Manning’s work fortunately does not take on the anti-war trend of the revisionist historians described by Yael A. Sternhell.[3] Such scholarship, as Steven Barry argues in the Journal of the Civil War Era’s forum on the future of Civil War studies, runs the risk of limiting the production of historically nuanced scholarship on wars.[4] In other words, anti-war approaches often assert that wars are never understandable, a stance Barry sees as inevitable in the coming generation of scholars. In contrast, What this Cruel War Was Over adequately understands the ups and downs of the Civil War and at its base seeks to understand American society through the lens of conflict.

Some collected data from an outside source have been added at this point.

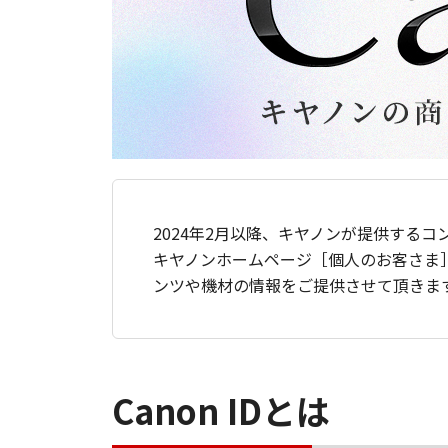
2024年2月以降、キヤノンが提供するコ
キヤノンホームページ［個人のお客さま
ンツや機材の情報をご提供させて頂きま
Canon IDとは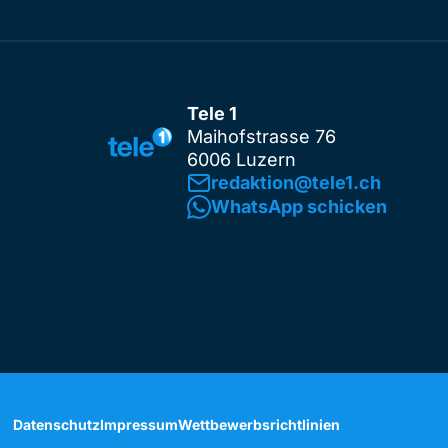
Tele 1
Maihofstrasse 76
6006 Luzern
redaktion@tele1.ch
WhatsApp schicken
Datenschutz
Impressum
Wettbewerbsrichtlinien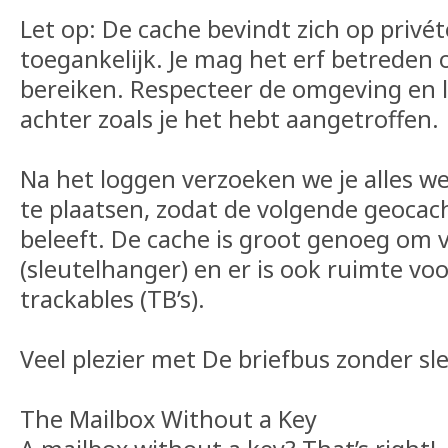
Let op: De cache bevindt zich op privét
toegankelijk. Je mag het erf betreden
bereiken. Respecteer de omgeving en la
achter zoals je het hebt aangetroffen.
Na het loggen verzoeken we je alles w
te plaatsen, zodat de volgende geocac
beleeft. De cache is groot genoeg om 
(sleutelhanger) en er is ook ruimte vo
trackables (TB’s).
Veel plezier met De briefbus zonder sle
The Mailbox Without a Key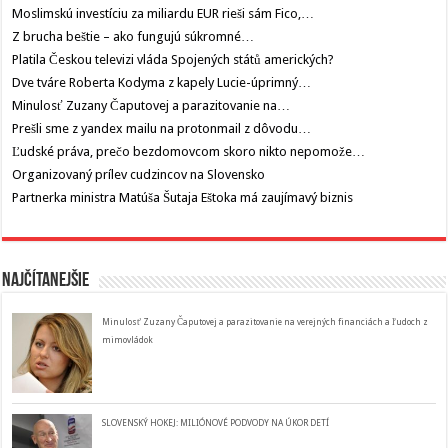
Moslimskú investíciu za miliardu EUR rieši sám Fico,…
Z brucha beštie – ako fungujú súkromné…
Platila Českou televizi vláda Spojených států amerických?
Dve tváre Roberta Kodyma z kapely Lucie-úprimný…
Minulosť Zuzany Čaputovej a parazitovanie na…
Prešli sme z yandex mailu na protonmail z dôvodu…
Ľudské práva, prečo bezdomovcom skoro nikto nepomože…
Organizovaný prílev cudzincov na Slovensko
Partnerka ministra Matúša Šutaja Eštoka má zaujímavý biznis
Najčítanejšie
Minulosť Zuzany Čaputovej a parazitovanie na verejných financiách a ľudoch z
mimovládok
SLOVENSKÝ HOKEJ: MILIÓNOVÉ PODVODY NA ÚKOR DETÍ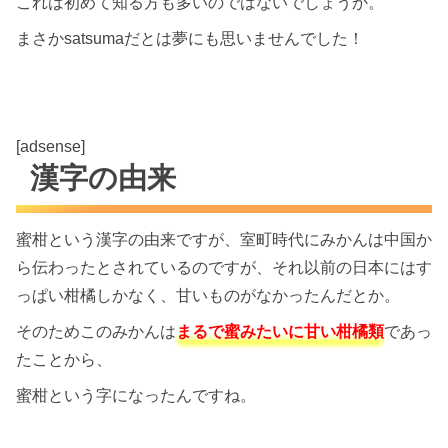
これは初めて知る方も多いのではないでしょうか。
まさかsatsumaだとは夢にも思いませんでした！
[adsense]
漢字の由来
蜜柑という漢字の由来ですが、室町時代にみかんは中国か
ら伝わったとされているのですが、それ以前の日本にはす
っぱい柑橘しかなく、甘いものがなかったんだとか。
そのためこのみかんは
まるで蜜みたいに甘い柑橘類
であっ
たことから、
蜜柑という字になったんですね。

[1] Michael E. Woods, “What Twenty-First-Century Historians Have Said about the Causes of Disunion: A Civil War Sesquicentennial Review of the Recent Literature,” Journal of American History 99:2 (2012), 415–39.

[2] Potter cited in Woods, p. 426; David M. Potter, “The Historian’s Use of Nationalism and Vice Versa,” in The South and Sectional Conflict (Baton Rouge: Louisiana State University Press, 1968.

[3] Yael A. Sternhell, “Revisionism Reinvented?: The Antiwar Turn in Civil War Scholarship” Journal of the Civil War Era 3:2 (June 2013).